Lesson 12: Why We Love Our Enemies
Throughout my ministry, I have repeatedly reread two works in addition to the scriptures: Dostoyevsky’s Brothers Karamazov and Martin Luther King’s “Loving Your Enemies.“ Both express the love narrative I think the Church desperately needs to use in understanding and identifying herself.
The latter is a sermon Dr. King wrote while jailed for committing nonviolent civil disobedience during the 1957 Montgomery bus boycott. It expresses the urgency of following Jesus’ message in a time when egomaniacs from both large and small nations threaten each other with nuclear weapons. But it also offers hope in a time when many wonder if there is any future for humanity. Dr. King proclaims a divine love that transforms hearts and leads to the Beloved Community of which Jesus spoke. I invite you to ponder his words.
Why should we love our enemies? The first reason is fairly obvious. Returning hate for hate multiplies hate, adding deeper darkness to a night already devoid of stars. Darkness cannot drive out darkness; only light can do that. Hate cannot drive out hate; only love can do that. Hate multiplies hate, violence multiplies violence, and toughness multiplies toughness in a descending spiral of destruction.
So when Jesus says, “Love your enemies,” he is setting forth a profound and ultimately inescapable admonition. Have we not come to such an impasse in the modern world that we must love our enemies-or else? The chain reaction of evil – hate begetting hate, wars producing more wars- must be broken, or we shall be plunged into the dark abyss of annihilation.
Another reason why we must love our enemies is that hate scars the soul and distorts the personality. Mindful that hate is an evil and dangerous force, we too often think of what it does to the person hated. This is understandable, for hate brings irreparable damage to its victims. We have seen its ugly consequences in the ignominious deaths brought to six million Jews by hate-obsessed madman named Hitler, in the unspeakable violence inflicted upon Negroes by bloodthirsty mobs, in the dark horrors of war, and in the terrible indignities and injustices perpetrated against millions of God’s children by unconscionable oppressors.

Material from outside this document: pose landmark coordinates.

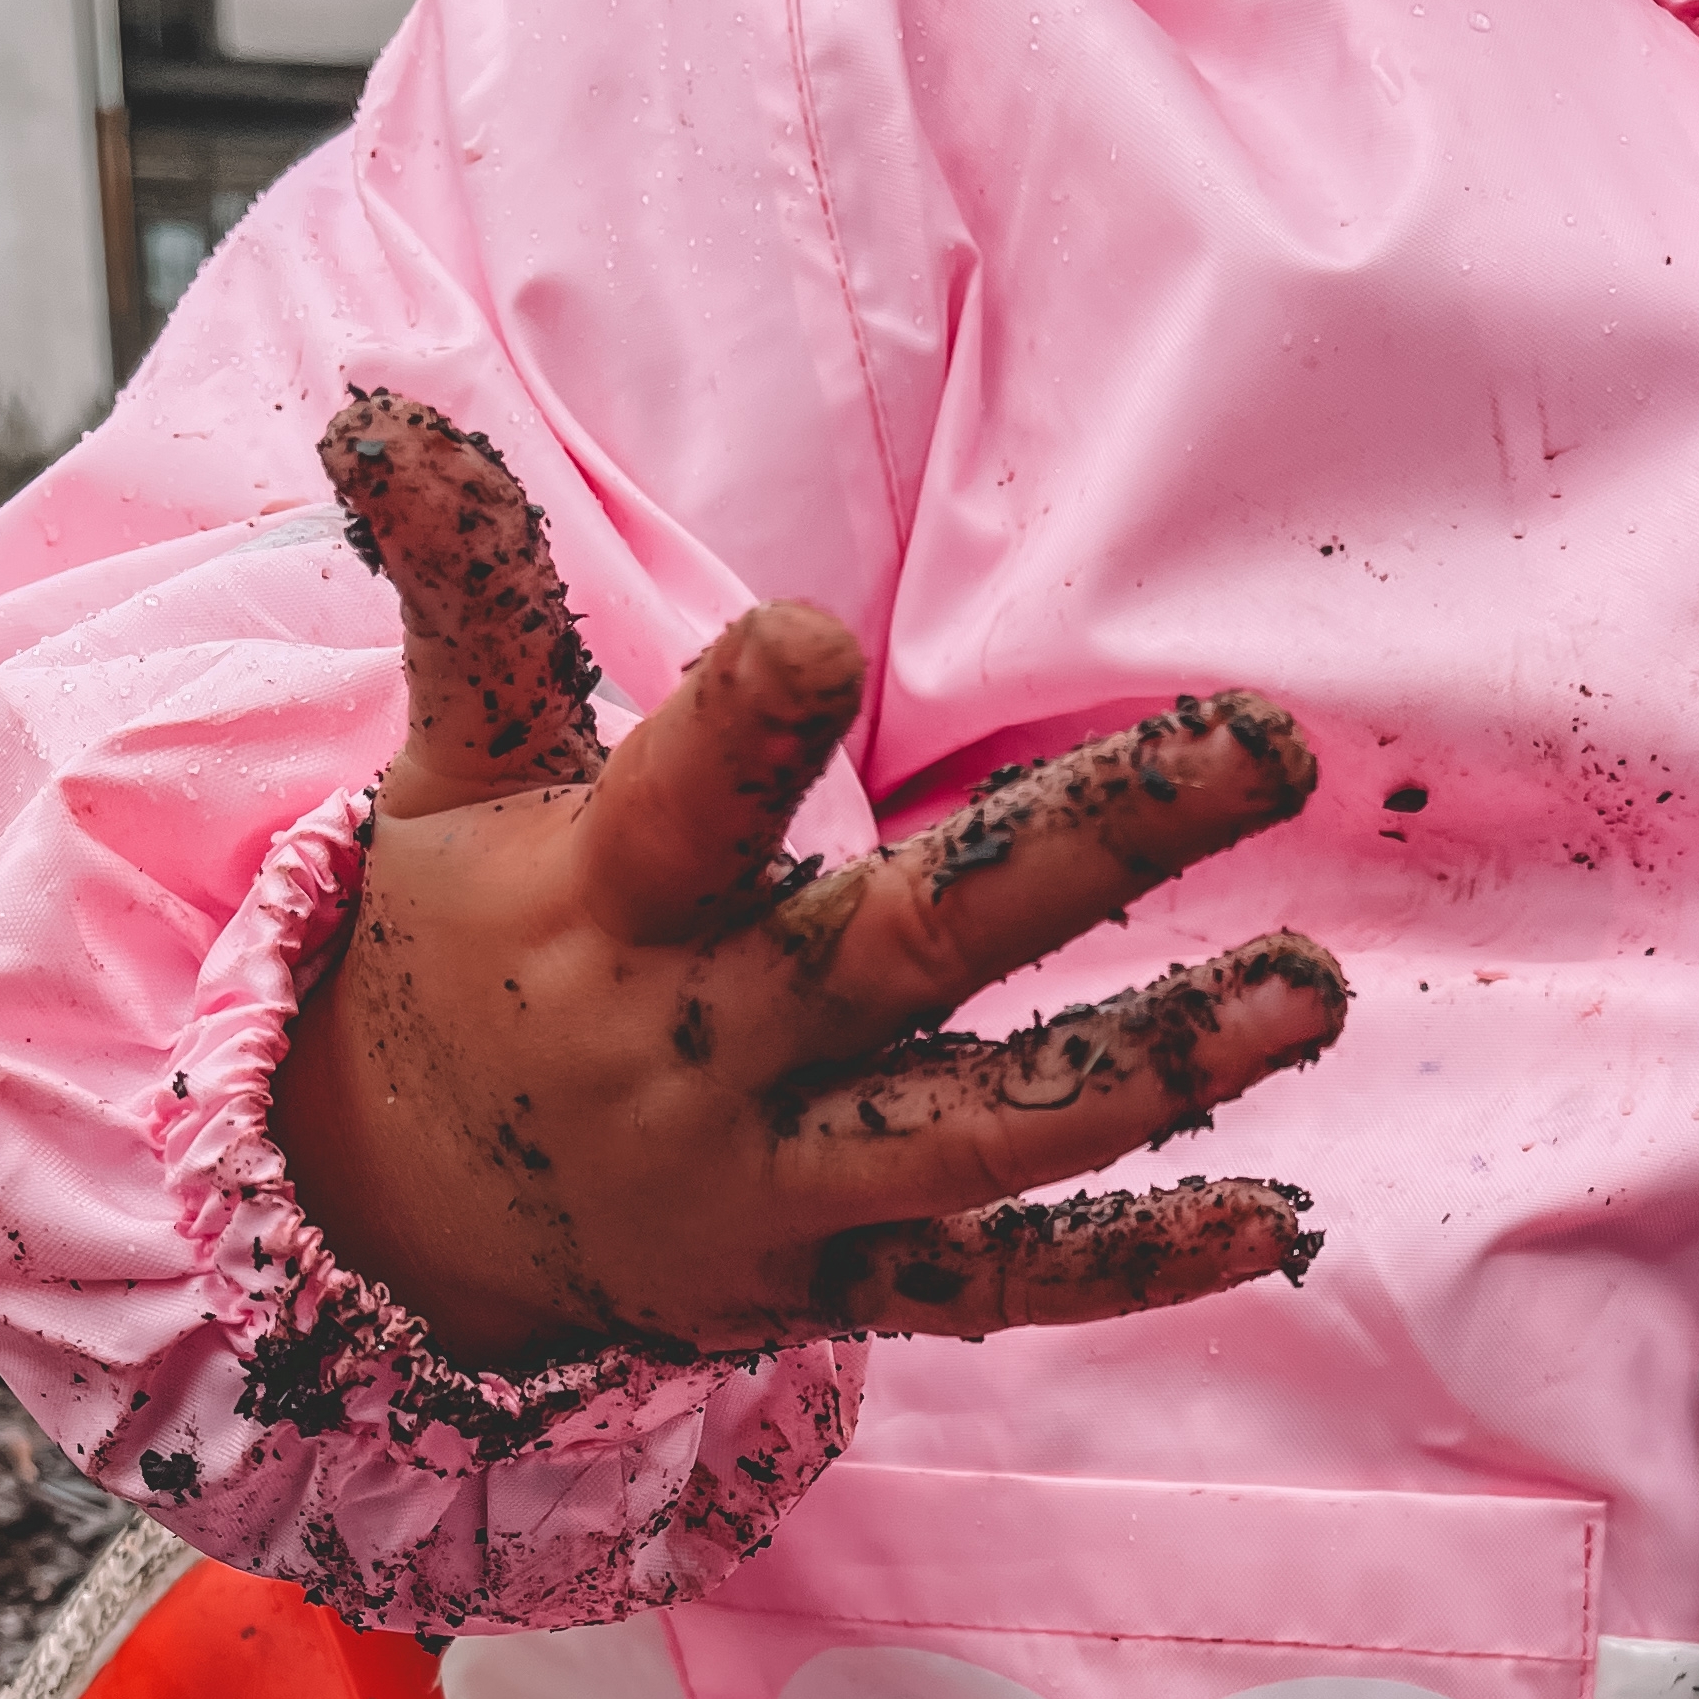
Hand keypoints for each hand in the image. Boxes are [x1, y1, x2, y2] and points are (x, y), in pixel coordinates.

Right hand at [273, 392, 1346, 1372]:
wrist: (401, 1228)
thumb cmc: (462, 956)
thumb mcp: (448, 779)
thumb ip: (468, 604)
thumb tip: (389, 413)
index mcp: (608, 905)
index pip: (677, 804)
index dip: (738, 726)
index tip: (818, 638)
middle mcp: (702, 1047)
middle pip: (906, 948)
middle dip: (1087, 853)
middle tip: (1264, 748)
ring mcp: (774, 1180)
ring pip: (973, 1129)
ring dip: (1149, 1070)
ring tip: (1310, 991)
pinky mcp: (828, 1278)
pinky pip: (989, 1285)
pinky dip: (1126, 1260)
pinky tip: (1272, 1212)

But there is another side which we must never overlook. Hate is just as injurious to the person who hates. Like an unchecked cancer, hate corrodes the personality and eats away its vital unity. Hate destroys a man’s sense of values and his objectivity. It causes him to describe the beautiful as ugly and the ugly as beautiful, and to confuse the true with the false and the false with the true.

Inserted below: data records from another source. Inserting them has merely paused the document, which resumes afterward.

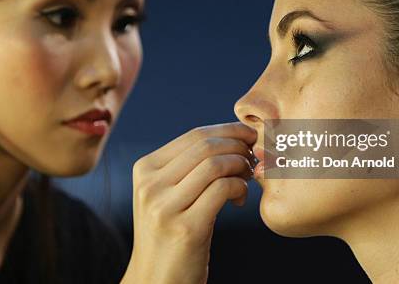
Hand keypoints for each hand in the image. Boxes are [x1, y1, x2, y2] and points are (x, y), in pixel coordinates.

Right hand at [121, 122, 256, 283]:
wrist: (156, 281)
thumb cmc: (170, 234)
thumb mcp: (166, 194)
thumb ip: (187, 166)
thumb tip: (230, 137)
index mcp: (144, 169)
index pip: (193, 135)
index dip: (228, 131)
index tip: (249, 136)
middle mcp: (150, 185)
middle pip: (205, 146)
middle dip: (238, 146)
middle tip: (254, 157)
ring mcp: (165, 207)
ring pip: (215, 165)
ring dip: (240, 166)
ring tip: (247, 178)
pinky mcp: (186, 228)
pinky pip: (223, 189)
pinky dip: (239, 187)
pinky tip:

A third reason why we should love our enemies is that love is the only force capable of transforming an enemy into a friend. We never get rid of an enemy by meeting hate with hate; we get rid of an enemy by getting rid of enmity. By its very nature, hate destroys and tears down; by its very nature, love creates and builds up. Love transforms with redemptive power.
Thanks for this. I’ll live with these words today.